## Dataset records
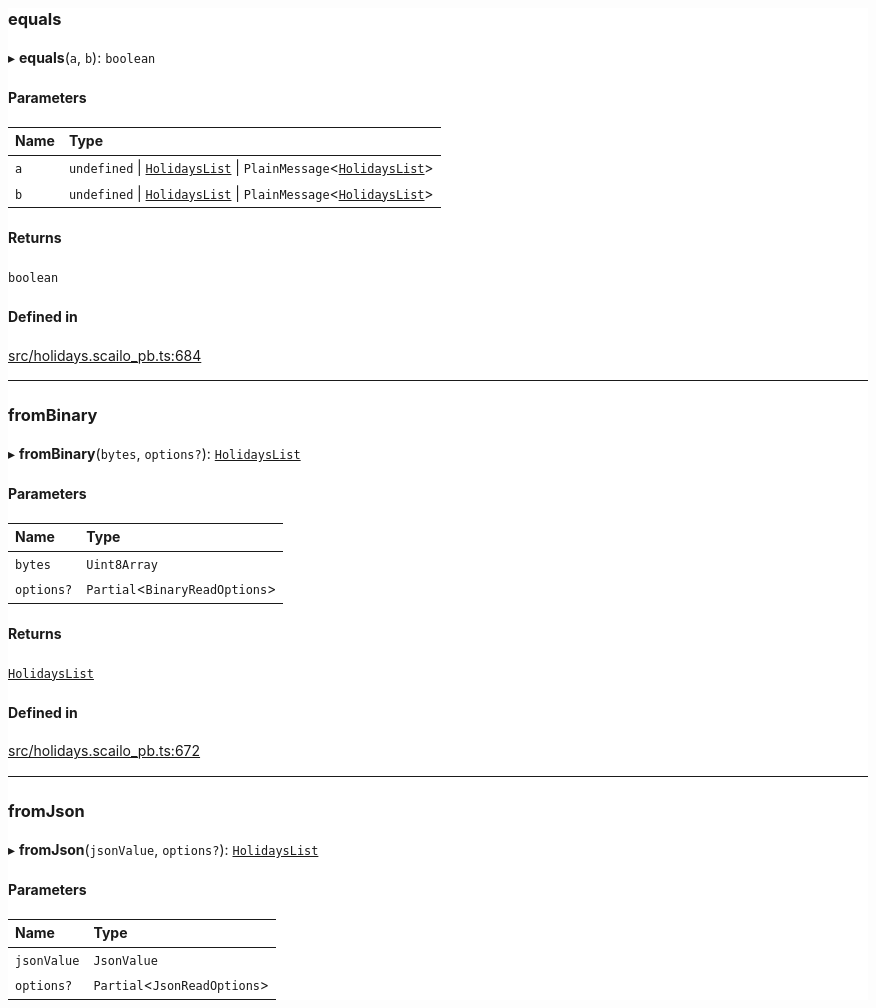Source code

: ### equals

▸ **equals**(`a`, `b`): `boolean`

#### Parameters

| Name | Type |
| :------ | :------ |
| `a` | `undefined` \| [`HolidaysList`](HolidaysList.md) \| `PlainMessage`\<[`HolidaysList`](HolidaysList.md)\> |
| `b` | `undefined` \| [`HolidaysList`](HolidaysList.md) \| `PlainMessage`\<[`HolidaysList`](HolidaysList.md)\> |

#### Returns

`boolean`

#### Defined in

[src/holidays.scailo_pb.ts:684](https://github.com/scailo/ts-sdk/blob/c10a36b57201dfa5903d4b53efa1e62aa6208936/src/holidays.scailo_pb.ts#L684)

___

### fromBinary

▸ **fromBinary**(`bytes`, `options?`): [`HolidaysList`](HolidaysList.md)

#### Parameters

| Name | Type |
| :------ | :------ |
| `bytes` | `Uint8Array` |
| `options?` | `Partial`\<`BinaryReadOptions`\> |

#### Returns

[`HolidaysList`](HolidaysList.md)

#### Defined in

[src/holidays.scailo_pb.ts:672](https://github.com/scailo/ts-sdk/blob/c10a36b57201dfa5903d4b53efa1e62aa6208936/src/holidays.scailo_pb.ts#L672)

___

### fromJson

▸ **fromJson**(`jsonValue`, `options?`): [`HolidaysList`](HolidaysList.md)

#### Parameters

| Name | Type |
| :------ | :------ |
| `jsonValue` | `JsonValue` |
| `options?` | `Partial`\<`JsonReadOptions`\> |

==

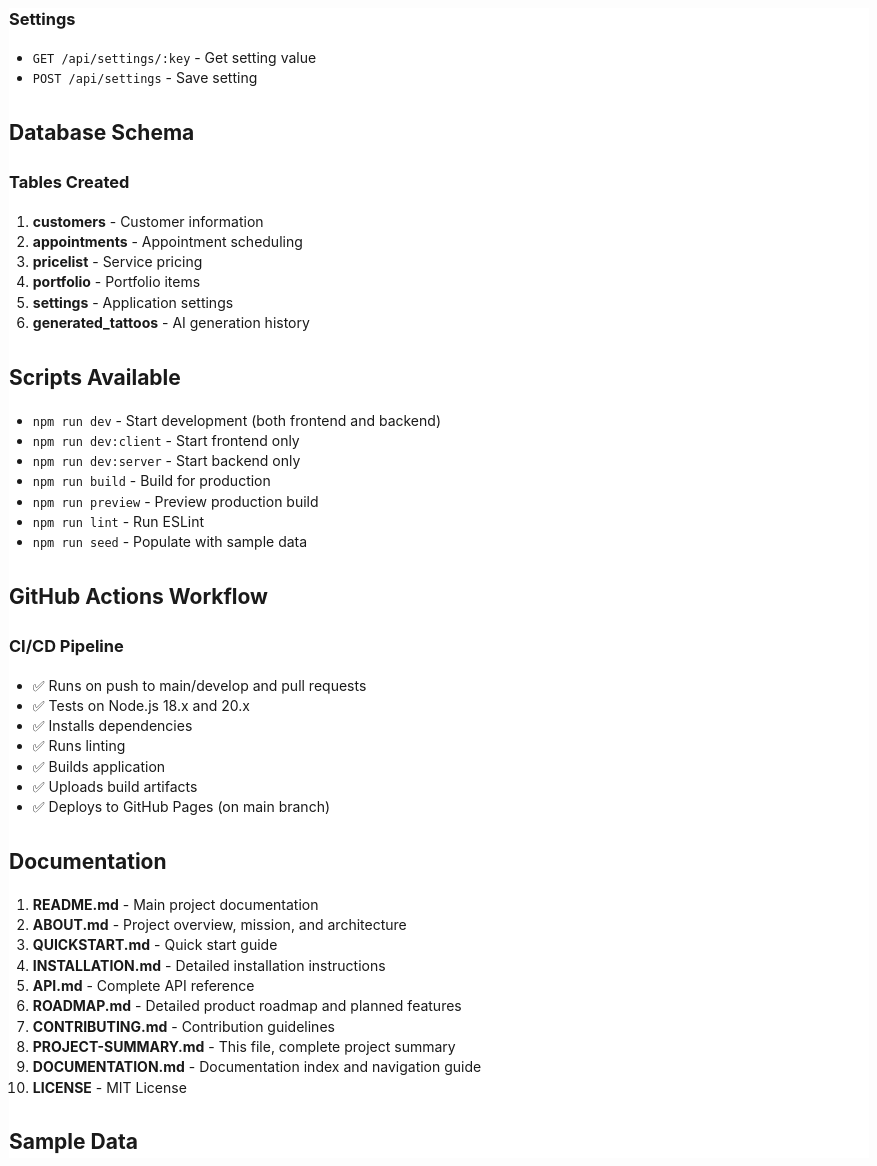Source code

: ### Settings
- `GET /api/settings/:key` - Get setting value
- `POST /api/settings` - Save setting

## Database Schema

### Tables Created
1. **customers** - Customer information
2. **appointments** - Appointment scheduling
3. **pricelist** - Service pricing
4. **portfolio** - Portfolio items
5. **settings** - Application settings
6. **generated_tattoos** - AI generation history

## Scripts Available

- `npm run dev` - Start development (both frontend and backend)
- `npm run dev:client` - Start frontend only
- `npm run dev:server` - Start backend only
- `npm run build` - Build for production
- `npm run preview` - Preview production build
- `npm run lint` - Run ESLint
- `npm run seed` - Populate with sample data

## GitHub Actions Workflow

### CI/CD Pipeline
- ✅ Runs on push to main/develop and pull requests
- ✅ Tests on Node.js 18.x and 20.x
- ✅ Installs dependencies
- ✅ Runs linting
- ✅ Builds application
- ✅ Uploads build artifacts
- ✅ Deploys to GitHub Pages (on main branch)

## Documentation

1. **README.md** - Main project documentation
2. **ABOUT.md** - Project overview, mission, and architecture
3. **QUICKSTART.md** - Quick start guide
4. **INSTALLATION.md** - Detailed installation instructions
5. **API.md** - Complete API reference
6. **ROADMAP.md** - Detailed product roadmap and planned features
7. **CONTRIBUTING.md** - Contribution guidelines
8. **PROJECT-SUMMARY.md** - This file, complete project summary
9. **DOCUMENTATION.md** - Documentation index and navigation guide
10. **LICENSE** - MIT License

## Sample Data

## Task goal
Give back the records above exactly, limited to the lines between the one holding "7. **CONTRIBUTING.md** - Contribution" and the one holding "## Sample Data", inclusive.

## Answer space
7. **CONTRIBUTING.md** - Contribution guidelines
8. **PROJECT-SUMMARY.md** - This file, complete project summary
9. **DOCUMENTATION.md** - Documentation index and navigation guide
10. **LICENSE** - MIT License

## Sample Data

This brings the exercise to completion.